Он с ненавистью оглядел наши смеющиеся рожи и вырвал локоть, за который галантно поддержал его Усачев.

В деревне нас любили, а красноносый ненавидел Усачева. Зато Усачева любили женщины. А как его было не любить, когда он подбрасывал им топливо.

Красноносый однажды поймал Усачева и спросил:

- Откуда дровишки?

Из лесу, вестимо, - сказал малюточка басом, отстранил красноносого и быстрей зашагал.

Он зашагал к избе, где ждала его сладкая хозяйка и горькие слезы по умершему "перед войной еще" мужу, заведующему складом в городе Рыбинске, который успел перед смертью сколотить жене лучший дом в деревне. Дом требовал ласки, а о хозяйке и говорить нечего.

- Вот что… - сказал Усачев. - Пора менять дислокацию. А то еще женят.

Мы подумали.

А что делать? - спросили мы.

- Фортель нужен. Проявим солдатскую смекалку.

Мы уже устали от чемпионства.

- Слушай приказ, - сказал Усачев.

Мы выслушали приказ.

Мы устали, и нам действительно пора было отдохнуть. И потом Усачеву видней - приказ командира не обсуждается. Сами согласились на его командование. Дровам конца не было. Наше дело было выполнить норму - двести кубометров на человека.

Наступили морозы. По насту ледяная корочка.
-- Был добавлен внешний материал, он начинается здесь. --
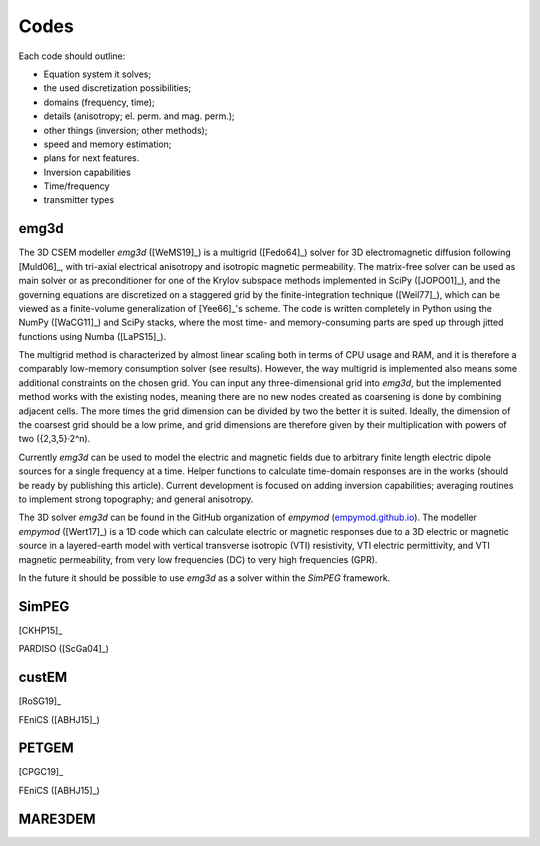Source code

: Codes
#####

Each code should outline:

- Equation system it solves;
- the used discretization possibilities;
- domains (frequency, time);
- details (anisotropy; el. perm. and mag. perm.);
- other things (inversion; other methods);
- speed and memory estimation;
- plans for next features.

- Inversion capabilities
- Time/frequency
- transmitter types

emg3d
=====

The 3D CSEM modeller `emg3d` ([WeMS19]_) is a multigrid ([Fedo64]_) solver for
3D electromagnetic diffusion following [Muld06]_, with tri-axial electrical
anisotropy and isotropic magnetic permeability. The matrix-free solver can be
used as main solver or as preconditioner for one of the Krylov subspace methods
implemented in SciPy ([JOPO01]_), and the governing equations are discretized
on a staggered grid by the finite-integration technique ([Weil77]_), which can
be viewed as a finite-volume generalization of [Yee66]_'s scheme. The code is
written completely in Python using the NumPy ([WaCG11]_) and SciPy stacks,
where the most time- and memory-consuming parts are sped up through jitted
functions using Numba ([LaPS15]_).

The multigrid method is characterized by almost linear scaling both in terms
of CPU usage and RAM, and it is therefore a comparably low-memory consumption
solver (see results). However, the way multigrid is implemented also means some
additional constraints on the chosen grid. You can input any three-dimensional
grid into `emg3d`, but the implemented method works with the existing nodes,
meaning there are no new nodes created as coarsening is done by combining
adjacent cells. The more times the grid dimension can be divided by two the
better it is suited. Ideally, the dimension of the coarsest grid should be a
low prime, and grid dimensions are therefore given by their multiplication with
powers of two ({2,3,5}·2^n).

Currently `emg3d` can be used to model the electric and magnetic fields due to
arbitrary finite length electric dipole sources for a single frequency at a
time. Helper functions to calculate time-domain responses are in the works
(should be ready by publishing this article). Current development is focused
on adding inversion capabilities; averaging routines to implement strong
topography; and general anisotropy.

The 3D solver `emg3d` can be found in the GitHub organization of `empymod`
(`empymod.github.io <https://empymod.github.io>`_). The modeller `empymod`
([Wert17]_) is a 1D code which can calculate electric or magnetic responses due
to a 3D electric or magnetic source in a layered-earth model with vertical
transverse isotropic (VTI) resistivity, VTI electric permittivity, and VTI
magnetic permeability, from very low frequencies (DC) to very high frequencies
(GPR).

In the future it should be possible to use `emg3d` as a solver within the
`SimPEG` framework.

SimPEG
======

[CKHP15]_

PARDISO ([ScGa04]_)


custEM
======

[RoSG19]_

FEniCS ([ABHJ15]_)


PETGEM
======

[CPGC19]_

FEniCS ([ABHJ15]_)


MARE3DEM
========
У гражданских, когда вернутся по домам, худо-бедно - у каждого своя работа, а у нас впереди еще полная неясность, и пора было браться за дела. И потом мы воевали, черт побери! Если подсчитать, из скольких убитых рот набрался остаток в тридцать человек - бывших офицеров, сержантов и рядовых, - то лучше не считать.

"Фортель" был таков. Учетчики из лесхоза замеряли выработку не по дровам, а по пролежням на снегу. Сразу было видно - четыре, восемь или шестнадцать кубов увезли с поляны - штабеля были стандартные. Мы удвоили размеры пролежней, мы утоптали снег, перенесли колышки, присыпали снег трухой и сделали из четырех кубометров восемь, а из восьми - шестнадцать. Мы поставили "рекорд", получили благодарность от лесхоза и через полдня такой деятельности уже сидели у костров, дожидаясь машину, которая отвезет нас в деревню, а потом на станцию, а потом в Москву, а потом в новую жизнь, которая ждала нас, неизведанная и полузабытая, где надо было зарабатывать деньги, жить своим умом и не надеяться на Усачева, и для которой мы, ей-богу же, сделали порядочно и честно собирались сделать еще больше. О смерти мы знали кое-что, видели ее во всех видах. А что мы знали о жизни, бывшие десятиклассники, офицеры, сержанты и рядовые, бывшие москвичи? Мы знали только, что жизнь хороша и жить хорошо, а в нашей буче, боевой, кипучей, и того лучше. Одним словом, как писала девочка из рассказа В. Инбер, корова - это большое животное с четырьмя ногами по углам. Из коровы делают котлеты, а картошка растет отдельно.

- Сволочь… - сказал красноносый верзиле Усачеву, подонку в 1м 85см роста. - В стране голод, холод… В городах дети мерзнут… Так ты за народ болеешь?.. С-сволочь!..

Он закашлялся и зашелся в кашле. Вот и вступили в мирную жизнь. Между прочим, я когда-то, давным-давно, в незапамятные времена, хотел стать художником и писать "а-ля прима". Мы забыли, что воинская команда - это не стадо, а коллектив. А у коллектива должна быть совесть.